== Exercise aim ==
For this exercise, write out each entry below exactly, omitting the images.

[Data]

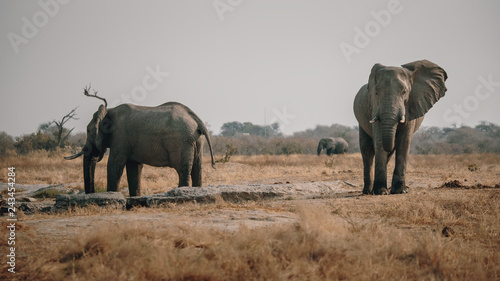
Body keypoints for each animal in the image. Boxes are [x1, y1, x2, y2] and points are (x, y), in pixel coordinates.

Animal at [64, 86, 215, 196]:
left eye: (89, 131)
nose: (92, 193)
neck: (109, 111)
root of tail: (197, 119)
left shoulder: (121, 137)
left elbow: (114, 165)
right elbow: (134, 168)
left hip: (182, 142)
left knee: (183, 171)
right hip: (196, 141)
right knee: (197, 170)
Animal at [354, 59, 448, 195]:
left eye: (404, 92)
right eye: (376, 93)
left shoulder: (410, 106)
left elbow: (404, 142)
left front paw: (400, 191)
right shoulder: (374, 107)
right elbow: (379, 141)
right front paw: (381, 192)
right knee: (367, 150)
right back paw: (367, 191)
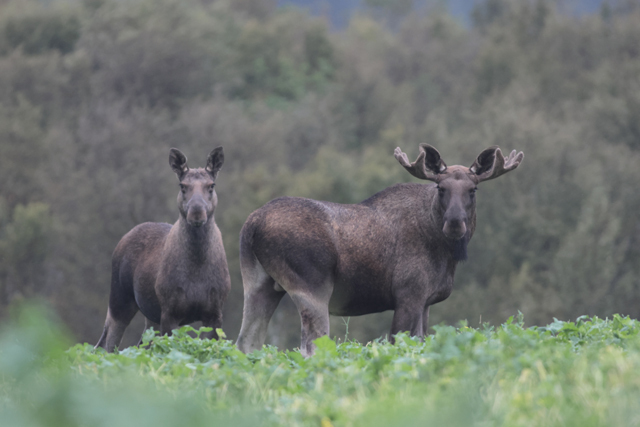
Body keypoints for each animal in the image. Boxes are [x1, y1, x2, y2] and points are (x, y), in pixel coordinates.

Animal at [96, 149, 231, 352]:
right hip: (120, 298)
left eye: (211, 185)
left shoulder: (215, 313)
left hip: (150, 315)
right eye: (182, 186)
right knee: (106, 345)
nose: (196, 212)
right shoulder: (169, 312)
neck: (197, 267)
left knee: (141, 345)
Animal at [238, 145, 524, 356]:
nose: (455, 223)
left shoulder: (426, 301)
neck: (445, 255)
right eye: (441, 188)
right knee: (310, 347)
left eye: (473, 189)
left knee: (246, 343)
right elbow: (397, 344)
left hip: (258, 285)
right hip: (311, 287)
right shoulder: (408, 295)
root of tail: (252, 224)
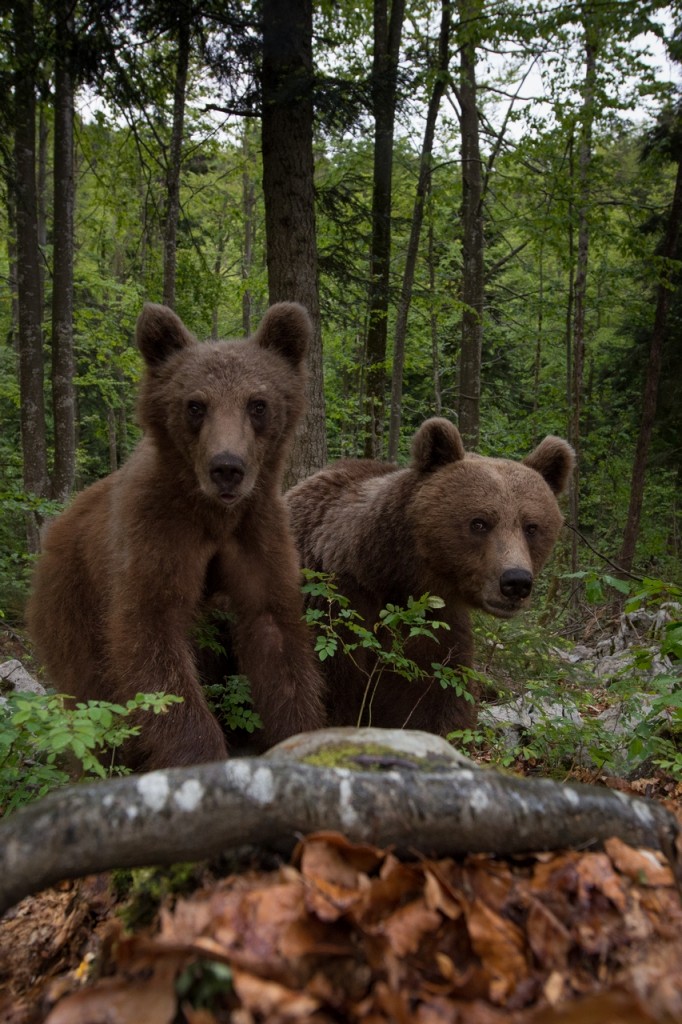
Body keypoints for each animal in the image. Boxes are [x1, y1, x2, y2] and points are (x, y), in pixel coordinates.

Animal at [27, 302, 326, 771]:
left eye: (257, 404)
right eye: (195, 404)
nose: (227, 467)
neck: (212, 514)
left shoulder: (257, 532)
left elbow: (275, 634)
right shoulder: (157, 532)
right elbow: (152, 638)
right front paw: (198, 755)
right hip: (70, 601)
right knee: (89, 696)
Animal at [285, 417, 574, 737]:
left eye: (531, 527)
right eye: (479, 522)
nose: (516, 582)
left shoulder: (436, 627)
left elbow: (434, 702)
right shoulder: (337, 607)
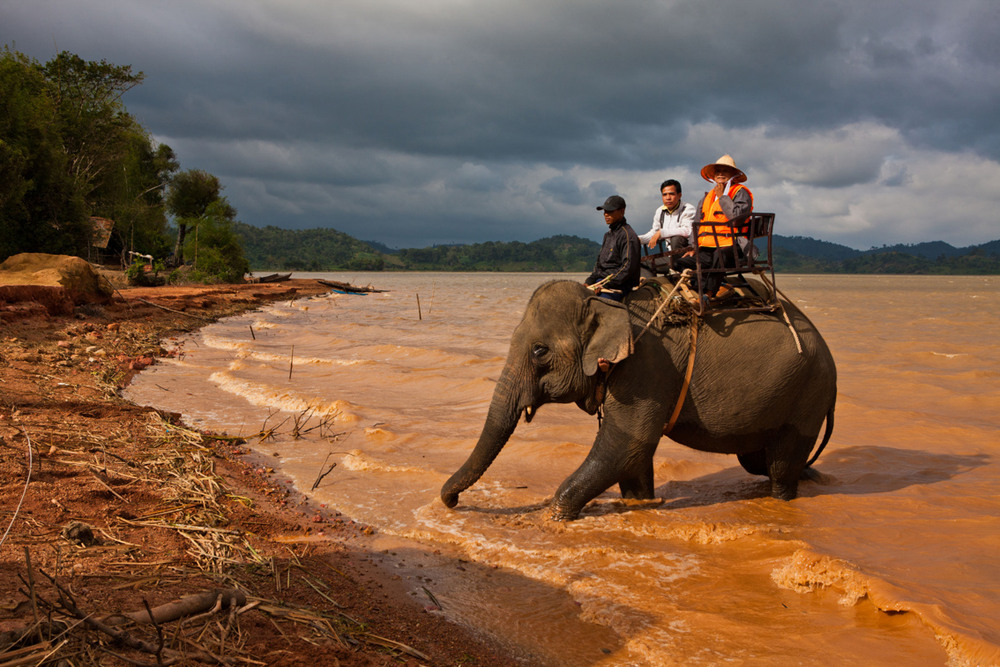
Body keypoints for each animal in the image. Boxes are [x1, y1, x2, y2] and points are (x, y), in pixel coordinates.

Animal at [438, 276, 836, 520]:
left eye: (539, 351)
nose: (452, 502)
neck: (606, 303)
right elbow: (634, 454)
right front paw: (640, 502)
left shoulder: (648, 366)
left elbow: (627, 444)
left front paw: (555, 516)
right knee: (757, 460)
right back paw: (811, 475)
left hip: (807, 396)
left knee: (781, 467)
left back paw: (784, 495)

[/Data]

== Result ==
Body keypoints for each animal in the image. Boxes are [x1, y1, x2, y2] and points are (x, y), in pixel coordinates.

Animal at [64, 86, 215, 196]:
left eye: (89, 131)
nose: (92, 193)
neck: (109, 111)
root of tail: (197, 119)
left shoulder: (121, 137)
left elbow: (114, 165)
right elbow: (134, 168)
left hip: (182, 142)
left knee: (183, 171)
right hip: (196, 141)
right knee: (197, 170)
Animal at [354, 59, 448, 195]:
left eye: (404, 92)
right eye: (376, 93)
left shoulder: (410, 106)
left elbow: (404, 142)
left front paw: (400, 191)
right shoulder: (374, 107)
right elbow: (379, 141)
right front paw: (381, 192)
right knee: (367, 150)
right back paw: (367, 191)
Body keypoints for each animal in the image. Boxes are [x1, y1, x2, y2] and points are (x, y), in pixel coordinates.

Animal at [96, 149, 231, 352]:
right hip: (120, 298)
left eye: (211, 185)
left shoulder: (215, 313)
left hip: (150, 315)
right eye: (182, 186)
right knee: (106, 345)
nose: (196, 212)
right shoulder: (169, 312)
neck: (197, 267)
left knee: (141, 345)
Animal at [238, 145, 524, 356]:
nose: (455, 223)
left shoulder: (426, 301)
neck: (445, 255)
right eye: (441, 188)
right knee: (310, 347)
left eye: (473, 189)
left knee: (246, 343)
right elbow: (397, 344)
left hip: (258, 285)
right hip: (311, 287)
right shoulder: (408, 295)
root of tail: (252, 224)
Body keypoints for each animal in the image. Boxes are [x1, y1, x2, y2] and points are (x, y), in pixel coordinates.

Animal at [27, 302, 326, 771]:
left eye: (257, 404)
right eye: (195, 404)
nose: (227, 467)
neck: (212, 514)
left shoulder: (257, 532)
left elbow: (275, 634)
right shoulder: (157, 532)
right elbow: (152, 638)
right front paw: (198, 755)
right hip: (70, 601)
right knee: (89, 696)
Animal at [285, 417, 574, 737]:
left eye: (531, 527)
right eye: (479, 522)
nose: (516, 582)
left shoulder: (436, 627)
left elbow: (434, 702)
right shoulder: (337, 607)
Body keypoints for each animal in the image. Boxes are [x1, y1, x2, y2] and points are (x, y), in pixel coordinates.

Animal at [438, 276, 836, 520]:
left eye: (539, 351)
nose: (452, 502)
neck: (606, 303)
right elbow: (634, 454)
right front paw: (640, 502)
left shoulder: (648, 366)
left elbow: (627, 444)
left front paw: (555, 516)
right knee: (757, 460)
right back paw: (811, 475)
left hip: (807, 396)
left knee: (781, 467)
left back paw: (784, 495)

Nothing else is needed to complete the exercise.